Ba'da isya', dua buah mobil sedan berwarna hitam berhenti di pelataran ndalem.

Di antara rombongan itu seorang laki-laki yang memakai baju koko warna putih, peci hitam dan sarung senada menarik atensiku, memaksaku menahan sakit yang luar biasa di ulu hati. Dia Raihan, sosok yang selama ini bersemayam di sana.

Tidak kupungkiri, Raihan dan Vina pasangan serasi. Pemuda berparas tampan yang hafidz Al-Qur'an juga jebolan Al-Azhar Mesir dengan gadis cantik yang hafidzah, terlebih gadis itu putri sematawayang Paklik, ustadz sekaligus kiai Raihan sendiri.

Mereka cocok.

Siapa aku berani bermimpi bisa bersanding dengannya?
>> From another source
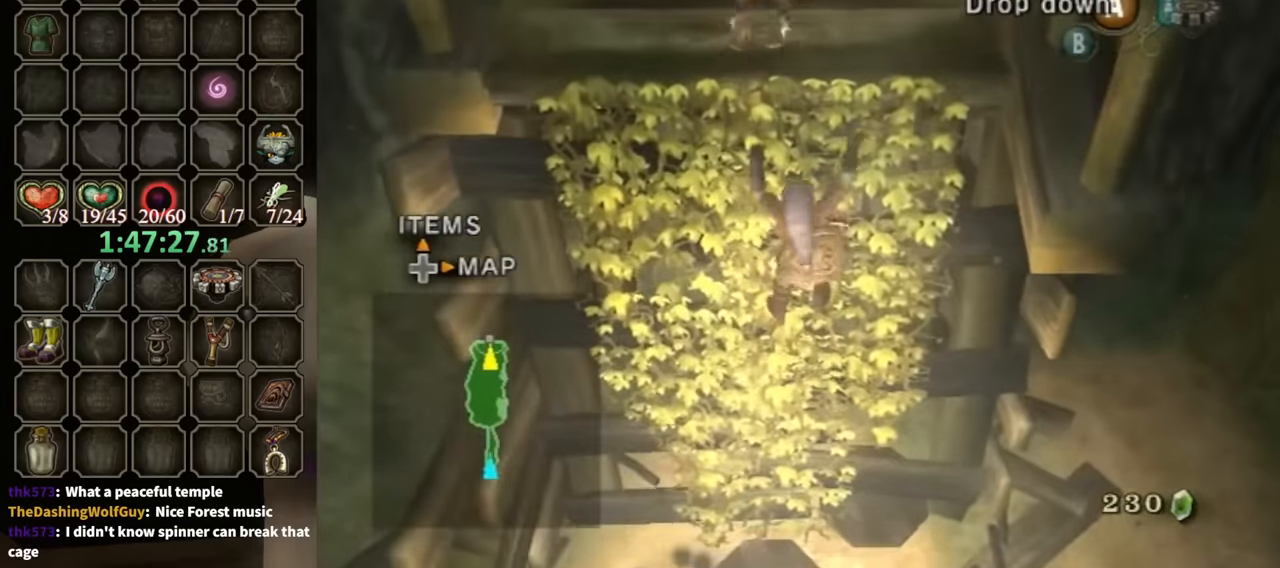
{"buttons": [], "left_stick": "up", "right_stick": "center", "events": []}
Aku tidak secantik Vina. Menjadi hafidzah pun masih rencana dan pendidikan agamaku pun hanya sebatas jenjang MA sebelum akhirnya kuliah mengambil jurusan psikologi. Dan soal pendidikan pesantrenku, belum sepenuhnya mendalam karena aku hanya nyantri selama tiga tahun saat MA.
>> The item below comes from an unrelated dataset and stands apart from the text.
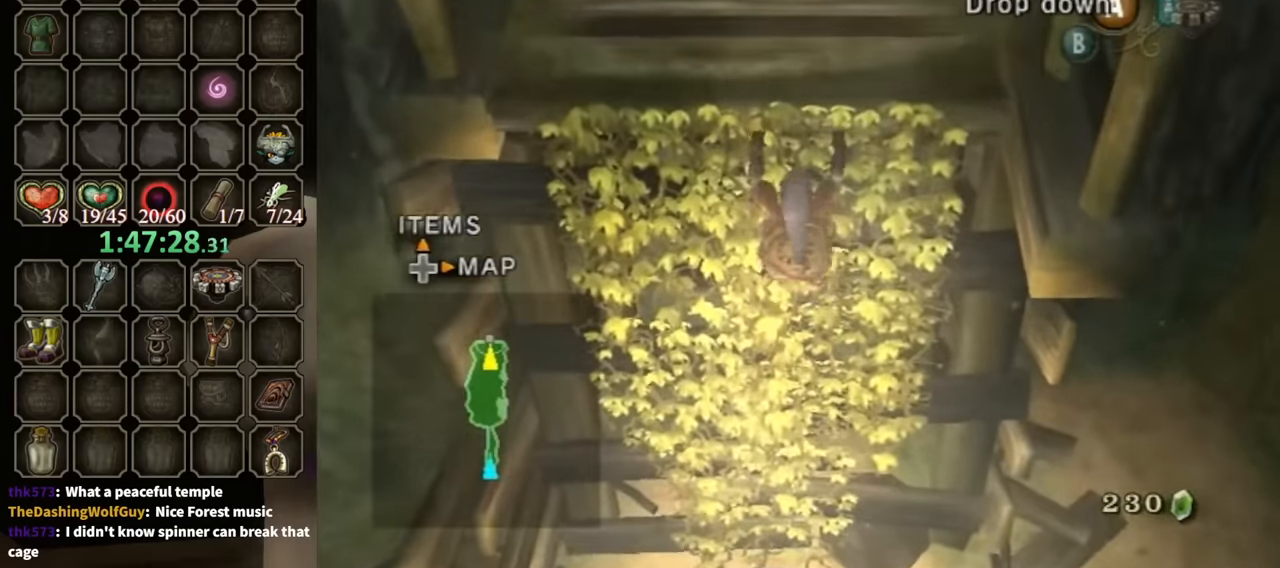
{"buttons": [], "left_stick": "up", "right_stick": "center", "events": []}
Lain dengan Vina. Ia sudah mengenyam pendidikan di pesantren sejak MTs, bahkan sudah menghafal Al-Qur'an saat MI. Vina terkenal pandai meski tanpa belajar, ia juga seorang gadis yang berpendidikan agama sampai sarjana, jurusan ahwalus sakhsiyah pula.

Aku tidak bisa menahan kepedihan lebih lama lagi saat rombongan Raihan masuk. Melihatnya seperti ini berhasil menghancurkan pertahananku. Aku yang menemani Vina mengintip rombongan itu dari balik gorden ruang tengah pun pura-pura sakit agar bisa meninggalkannya dan membaringkan tubuh di kamar.
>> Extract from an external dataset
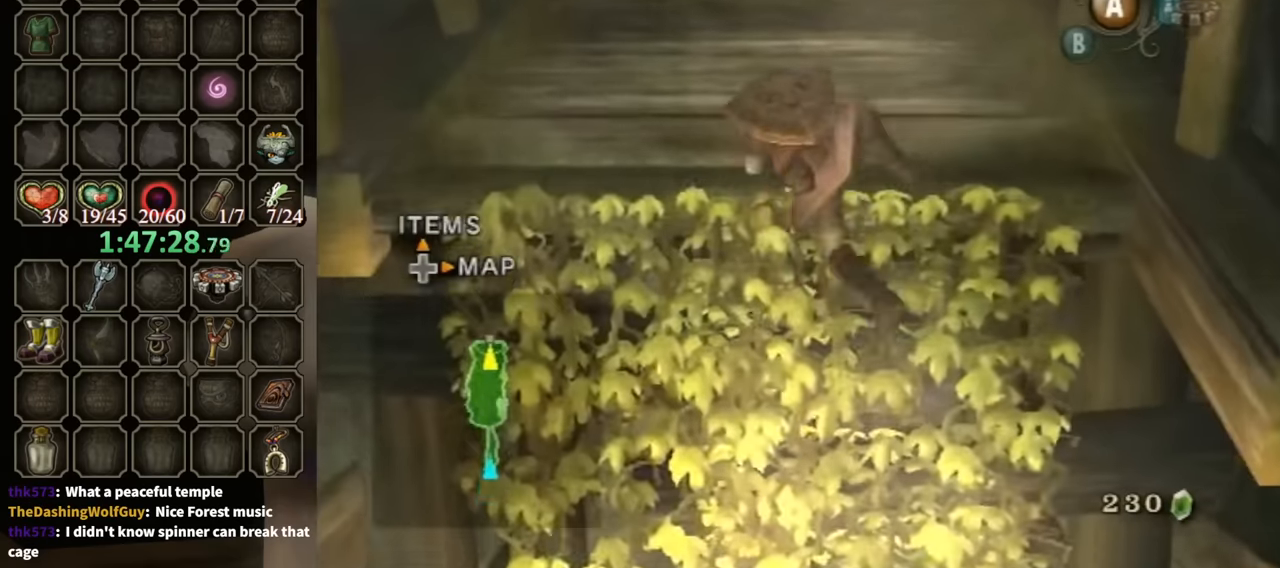
{"buttons": [], "left_stick": "center", "right_stick": "center", "events": [[66, "left_stick", "center"]]}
Ya, kini aku menangis. Kecewa pada diri sendiri. Orang yang harusnya bisa mengendalikan emosi malah berakhir menyedihkan begini.

Aku malu. Pada Raihan, Vina, Paklik Hasan, Bulik Sofi, juga pada diri sendiri. Lebih malu lagi pada Ilahi, pada Allah. Aku cemburu pada orang yang tidak halal untukku juga bukan siapa siapaku. Malu, di sisi lain hatiku juga hancur dan menolak menerima kenyataan ini.

Tok tok tok.

Seseorang mengetuk pintu, "Mel, kamu di dalam nak?!" Dari suaranya pasti Bulik Sofi.

"Rombongan keluarga calon suami Vina dan pemuda yang akan kami kenalkan padamu sudah sampai," katanya.

Setelah mengelap air mata dengan kerudung aku membuka pintu. Entah bagaimana wajahku.

"Mela tidak enak badan Bulik," kataku.

Wajah ayu Bulik Sofi yang tadinya sumringah berubah cemas.

"Ooo... ya sudah, tidak apa. Kamu istirahat saja!" pintanya.

Aku mengangguk mengiyakan dan segera kembali menutup pintu setelah Bulik Sofi pergi. Kubaringkan tubuhku ke ranjang dan setelahnya air mataku kembali keluar.

Aku menangis sendiri sampai acara lamaran selesai lalu pura-pura tidur saat Vina kembali ke kamar.

Aku tahu dia pasti ingin cerita banyak padaku, tapi terlalu sakit buatku mendengar dan merayakan kebahagiaannya.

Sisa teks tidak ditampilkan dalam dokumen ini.